Was ist zukunftsfähige Arbeit noch wert?

Der Ökolandbau braucht Wahlunterstützung

 

Auch wenn es sich nicht so anfühlt: Im September ist durchaus ein Votum dafür möglich, welche Gesellschaft wir uns wünschen: Wie rasch wird die Energiewende organisiert? Wird es einen flächendeckenden Mindestlohn geben? Werden Lebensmittel ökologischer, tiergerechter und fairer erzeugt?

 

Auch die letzte Frage hängt mit dem Wert der Arbeit zusammen. Das European Milk Board, eine Art Milchbauerngewerkschaft, belegte mit einer Studie, dass die Erzeugerpreise die Kosten nicht decken: Der Stundenlohn der heimischen Milchbauern liege aktuell bei 7,63 Euro einschließlich der Direktzahlungen durch die EU. Doch geht es hier um Unternehmer, deren Einkommen somit auf dem Niveau des geforderten flächendeckenden Mindestlohns liegt. Nicht viel besser geht es auch vielen Ökobauern, die zwar einige Cent mehr für ihre Milch bekommen, aber deutlich mehr Kosten haben, vom Futter bis zur tiergerechten Haltung.

 

Letztlich ist das eine Folge des Denkens, dass alles fit für den Weltmarkt gemacht werden müsse. Staaten als konkurrierende Unternehmen zu begreifen, ist ein frühneuzeitliches, 500 Jahre altes Konzept - erinnert an Armada, Konquistadoren, Fugger.

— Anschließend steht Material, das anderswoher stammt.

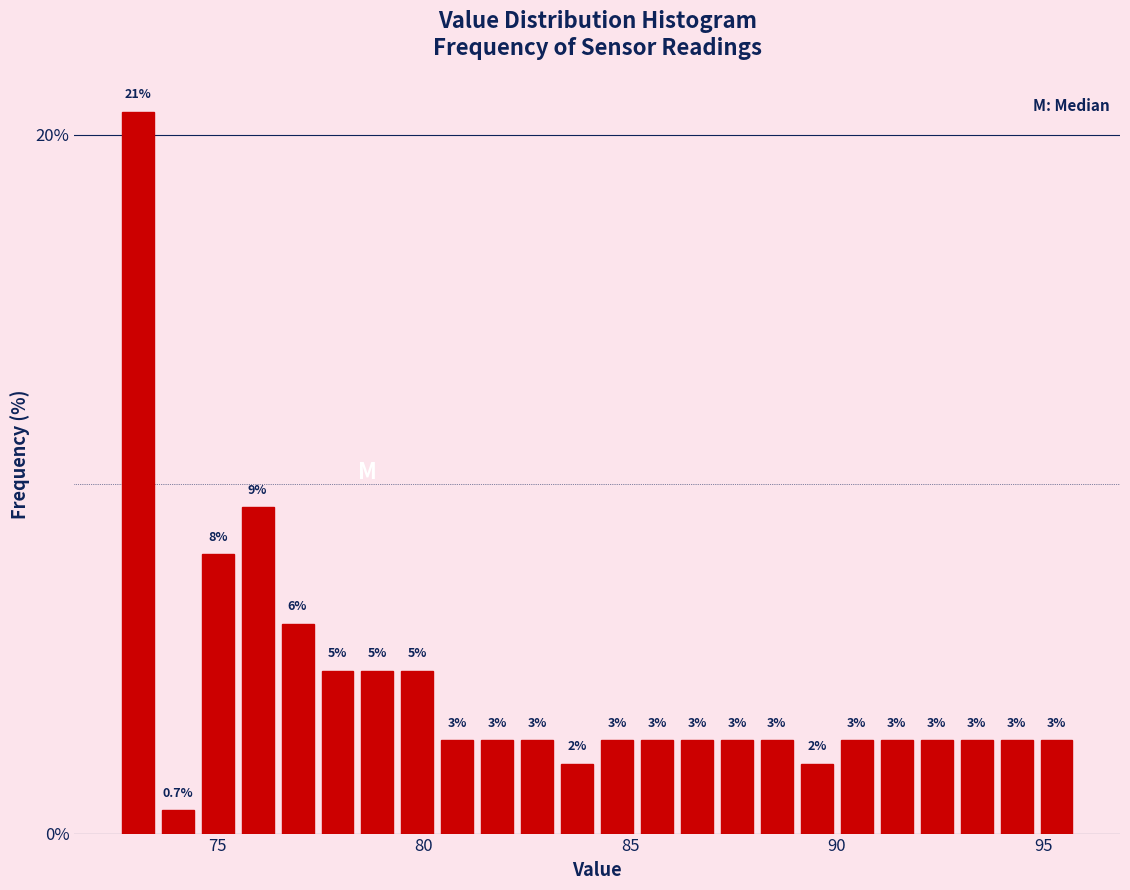

Read against the x-axis, roughly where is the centre of the tallest bar?

73.0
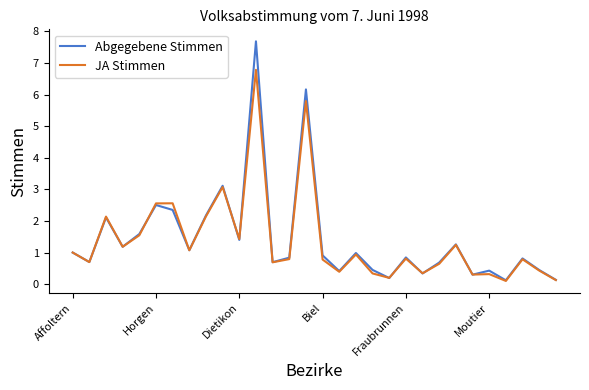

Which series has the widest spread of values?

Abgegebene Stimmen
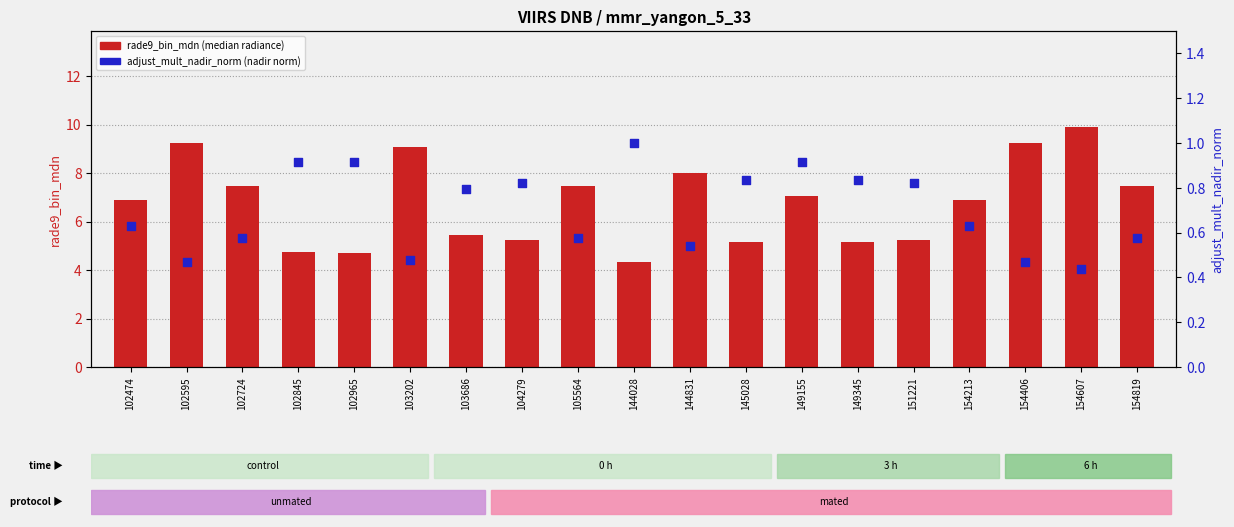

Is the value of rade9_bin_mdn at 102724 greater than the value of adjust_mult_nadir_norm at 154213?

Yes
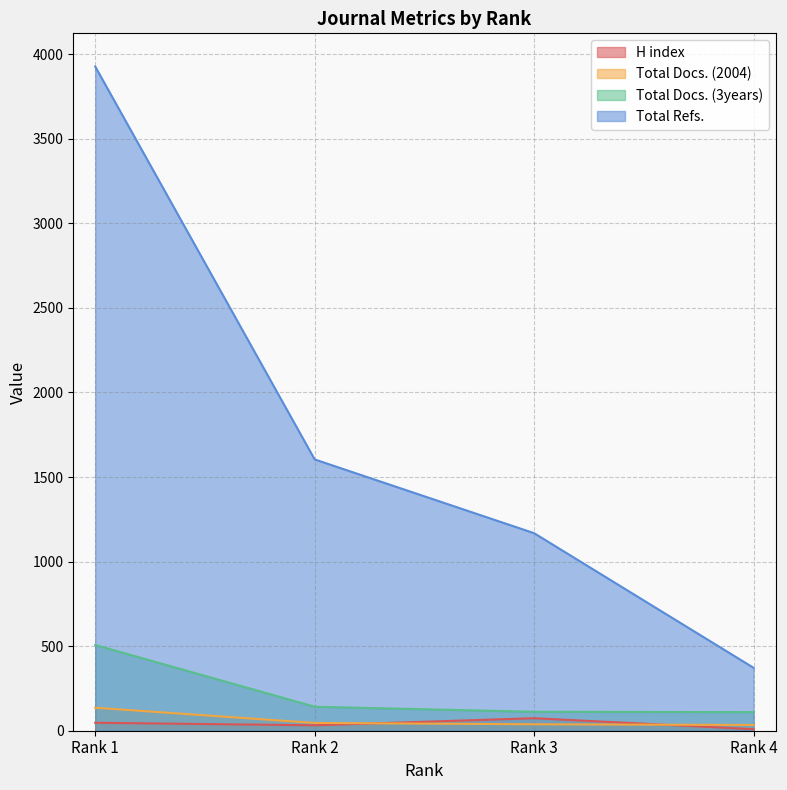

What are all the series names shown in the legend?

H index, Total Docs. (2004), Total Docs. (3years), Total Refs.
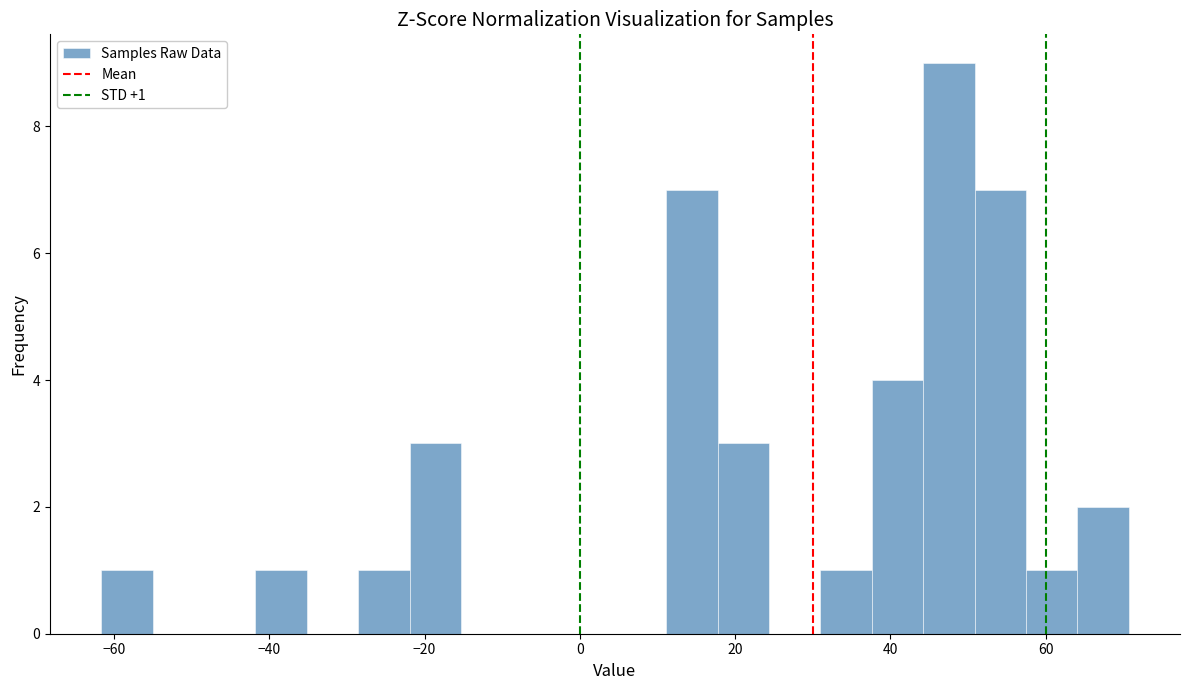

Around what value on the x-axis is the tallest bar? Give the approximate position of its centre, as read against the axis.

48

Der Philosoph Sloterdijk entwirft dagegen ein neues Bild einer Postwachstumsökonomie: Lebenssteigerung statt bloßes Wachstum. Biodynamische Landwirte wollen in einem Aspekt genau das: Das Lebendige steigern. Ob die Verantwortung dafür ihr eigenes Leben steigert – das gelingt dem einen so, dem anderen so. Es steht aber zu befürchten, dass die Rahmenbedingungen dafür sich in der neuen Legislaturperiode drastisch verschlechtern, wenn sich nichts ändert.

 

Natürlich muss Wohlstand erwirtschaftet werden. Aber zum Preis einer in Armut gestürzten Mittelmeerregion? Oder auf Kosten der heimischen bäuerlichen Landwirtschafts- und Ernährungskultur, deren Werte und Tradition vielleicht bald dem Freihandelsabkommen mit den USA zum Opfer fallen? Was ist die Rolle der Landwirtschaft in Zukunft? Fleischexporteur, Rohstoffproduzent und Lieferant für die Erdölersatzchemie samt Energie? Das jedenfalls ist das Bild der aktuellen Regierungsparteien. Schaut man sich aber in der Welt um, zerfallen überall die ländlichen Gebiete: kein Auskommen, keine Menschen, keine Infrastruktur. Auch bei uns. Wie wäre es also mal mit regionaler Wertschöpfung statt globaler Rendite, auch in den Zielen der Politik? Den ländlichen Raum lebenswert halten? Die Regierung tut das Gegenteil.

 

Ob Recht auf Nahrung, Ernährungsbildung, Tierwohl, ökosoziale Marktwirtschaft oder Ökolandbau: Wollen tun das inzwischen alle Parteien, außer der FDP: aber was tun sie konkret? Es gibt Regierungsparteien, die diese Ziele zwar unterschreiben, z. B. auf die Wahlprüfsteine des Bundes Ökologische Lebensmittelwirtschaft entsprechend antworten (www.boelw.de), aber bisher gezielt alles dahingehende unterlassen haben, wie im Bund. Und es gibt Landesregierungen, die dabei sind, Ernährung und Landwirtschaft wirklich nachhaltiger zu gestalten, sogar das CSU regierte Bayern ist aktiv, anders als die Schwestervolkspartei, die wie der Bauernverband Bio als Mode städtischer Einkaufsmilieus interpretiert.

 

Aber brauchen wir eine Agrarwende überhaupt noch? Ist Bio nicht etabliert? Von wegen: Wer den Trend weg von heimischer Bioware umkehren will, muss Wende wählen. Ebenso, wer mehr Arten in der Landschaft, weniger Pestizide und saubere Gewässer einschließlich Trinkwasser will. Oder wer gute Lebensmittel und den Ökolandbau erhalten will: Geht es nach den Regierungsparteien, wird der nämlich demnächst noch weniger gefördert, weil die Mittel für Agrarumweltprogramme und ländliche Entwicklung um 20 % gekürzt werden sollen, anstelle die Pauschalsubvention für alle Landwirte zu reduzieren. Es gibt also durchaus eine Wahl am 22 September.